## Document passage
########

The engine_object is an optional clause that indicates the type of engine to get data with. There are currently 2 available engines to choose from

  • nokogiri - the Nokogiri engine is useful for extracting data from static html pages
  • chrome - the Chrome engine is useful for extracting data from pages that are Ajax heavy. it is experimental and does not support POST methods


origin_url_object

The origin_url_object, a required clause, is a String that indicates the URL(s) to get data from. It supports Dynamic variables.

Variant 1

The String indicating the URL to get data from.

Example

{
  "origin_url": "http://www.amazon.com/s/ref=nb_sb_noss_2?url=search-alias%3Daps&field-keywords=phones"
  ...
}

Variant 2

When used in a options_object, the String is constructed at run time with the use of Dynamic variables that are already collected.

Example

{
  "origin_url": "http://www.amazon.com/s/ref=nb_sb_noss?field-keywords={{some_col_name}}",
  ...
}


headers_object

The headers_object is an Object sent along as the Request Header when making a request to a URL.
The full list of support header attributes can be referenced on WikiPedia

Example

{
  ...
  "headers": {
    "Accept-Language": "es",
    "X-Test": "foo",
    "DNT": "1"
  },
  ...
}

method_object

The method_object is a String the indicates the HTTP method to use to make the page load call. Defaults to get if this not indicated.

Supported Methods

  • post
  • get

cookies

The cookies is an Array of cookie_objects sent along with the page request in the Request Header to emulate an Authenticated User Session.

Example

{
  ...
  "cookies": [
    cookie_object_1, 
    cookie_object_2, 
    cookie_object_3
  ],
  ...
}


disable_cookies

The disable_cookies is a Boolean when set to true disables the sending and getting of cookies from our engine to the receipient server.


post_data_object

The post_data_object is an Object that indicates the form data to be sent along in a HTTP POST REQUEST.

Example

{
  ...
  "post_data" : {
    "key_1": "value_1",
    "key_2": "value_2",
    "key_3": "value_3",
    ...
  },
  ...
}

actions

An Array of action_objects to sequences the list of actions you want perform on a web page before getting data from it

Only supported by the chrome engine

Example

{
  ...  
  "actions": [
    action_object_1, 
    action_object_2, 
    action_object_3
  ]
  ...
}


action_object

An Object that indicates the sequence of action to perform before you get data from the Page. It has 5 Variants. The Object contains the following attributes.

########

## Recorded information
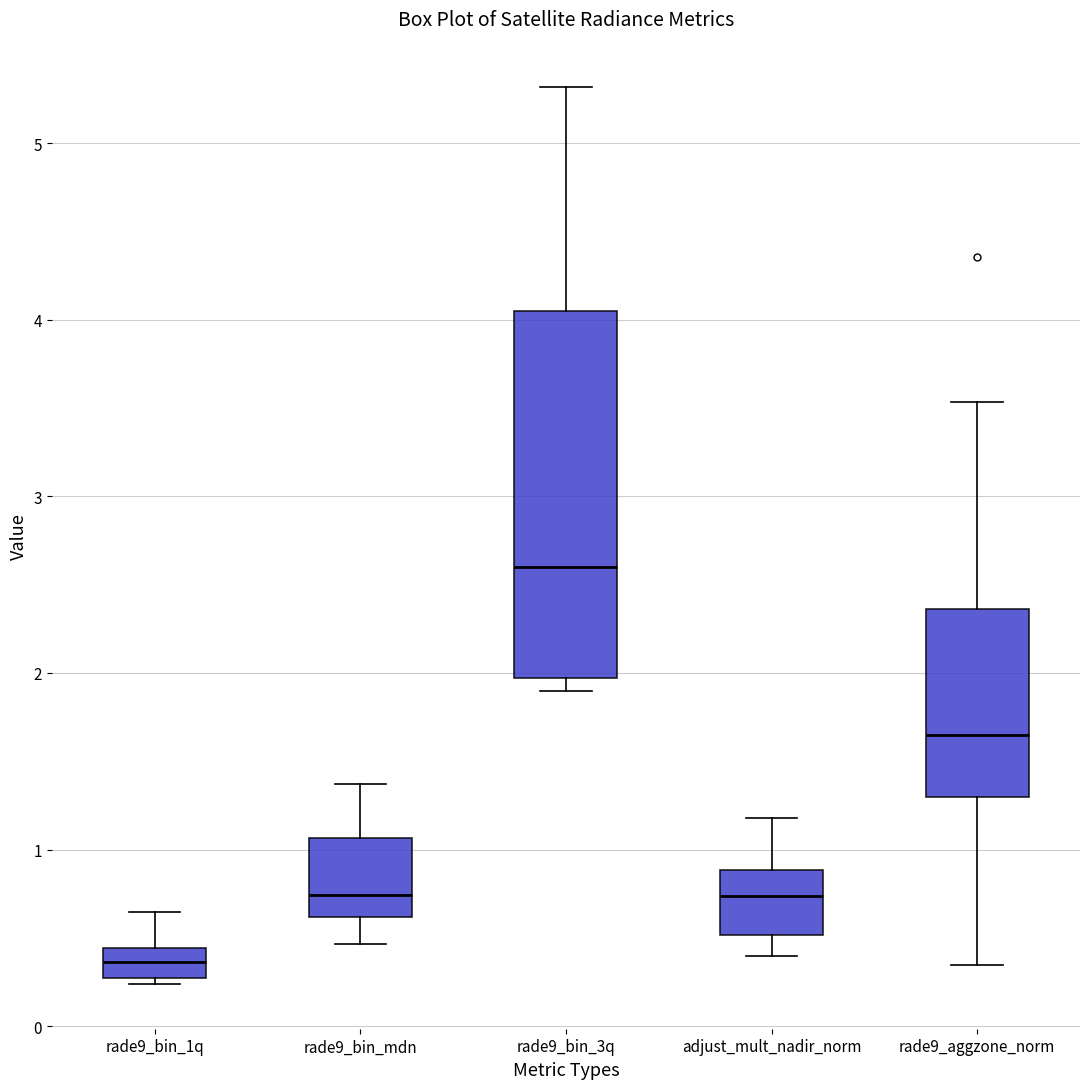

Comparing the boxes themselves (not the whiskers), which one is the tallest?

rade9_bin_3q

########

## What you need to do
A - Answer these questions about the scraper configuration reference, one per line:
(i) Which engine is experimental and does not support POST methods?
(ii) Which HTTP method is used when method_object is not indicated?
(iii) How many variants does action_object have?
B - Transcribe the scraper configuration reference word for word, starting at "The engine_object is" and ending at "URL to get data from.".
C - Go on with the scraper configuration reference from where it stops.

## Expected responses
A -
(i) chrome
(ii) get
(iii) 5

B -
The engine_object is an optional clause that indicates the type of engine to get data with. There are currently 2 available engines to choose from

  • nokogiri - the Nokogiri engine is useful for extracting data from static html pages
  • chrome - the Chrome engine is useful for extracting data from pages that are Ajax heavy. it is experimental and does not support POST methods


origin_url_object

The origin_url_object, a required clause, is a String that indicates the URL(s) to get data from. It supports Dynamic variables.

Variant 1

The String indicating the URL to get data from.

C -
Attributes

action_name Required String The action to perform on this step. Support variables options include
  • click
  • insert
  • scroll_bottom
  • wait
  • trigger_change
  • goto
  • switch_window
xpath Conditional Required String A valid XPath Selector that describes the DOM Element you want to click on if action_name is click
dom_query Conditional Required String A valid CSS Selector that describes the DOM Element you want to click on if action_name is click. It supports Dynamic variables.
milliseconds Optional Integer The time to wait if action_name is wait or scroll_bottom. Defaults to 1000 milliseconds if not indicated.
times Optional Integer The number of times to scroll to the bottom if action_name is scroll_bottom. Defaults to 1 if not indicated.
origin_url Optional String This is used in conjuection with the goto action. It specifies the next URL to go within the same window after a prior action is completed.
title Optional String This is used in conjuection with the switch_window action. It specifies the title of the new window to focus on after a prior action is completed.

Variant 1

Scrolls to the bottom of the page to cause rendering of more elements by the page.

Example

{
  ...
  "actions": [
    ...
    {
      "action_name": "scroll_bottom",
      "times": 10, // Number of times to scroll to the bottom of the page. Defaults to 1
      "milliseconds": 1000 // Time to wait before next action
    }
    ...
  ]
  ...
}

Variant 2

Click on matching DOM Elements with XPath.

Example

{
  ...
  "actions": [
    ...
    {
      "action_name": "click",
      "dom_query": "CSS selector of element to click",
      "times": 1, // Numbers of times to click and wait before clicking again. Defaults to 1      
      "milliseconds": 1000 // time to wait before next action
    }
    ...
  ]
  ...
}

Variant 3

Click on matching DOM Elements with CSS Selector.

Example

{
  ...
  "actions": [
    ...
    {
      "action_name": "click",
      "xpath": "XPath selector of element to click",
      "times": 1, // Numbers of times to click and wait before clicking again. Defaults to 1      
      "milliseconds": 1000 // Time to wait before next action
    }
    ...
  ]
  ...
}

Variant 4

Waits for specific period of time before next action.

Example

{
  ...
  "actions": [
    ...
    {
      "action_name": "wait",
      "milliseconds": 1000 // Time to wait before next action
    }
    ...
  ]
  ...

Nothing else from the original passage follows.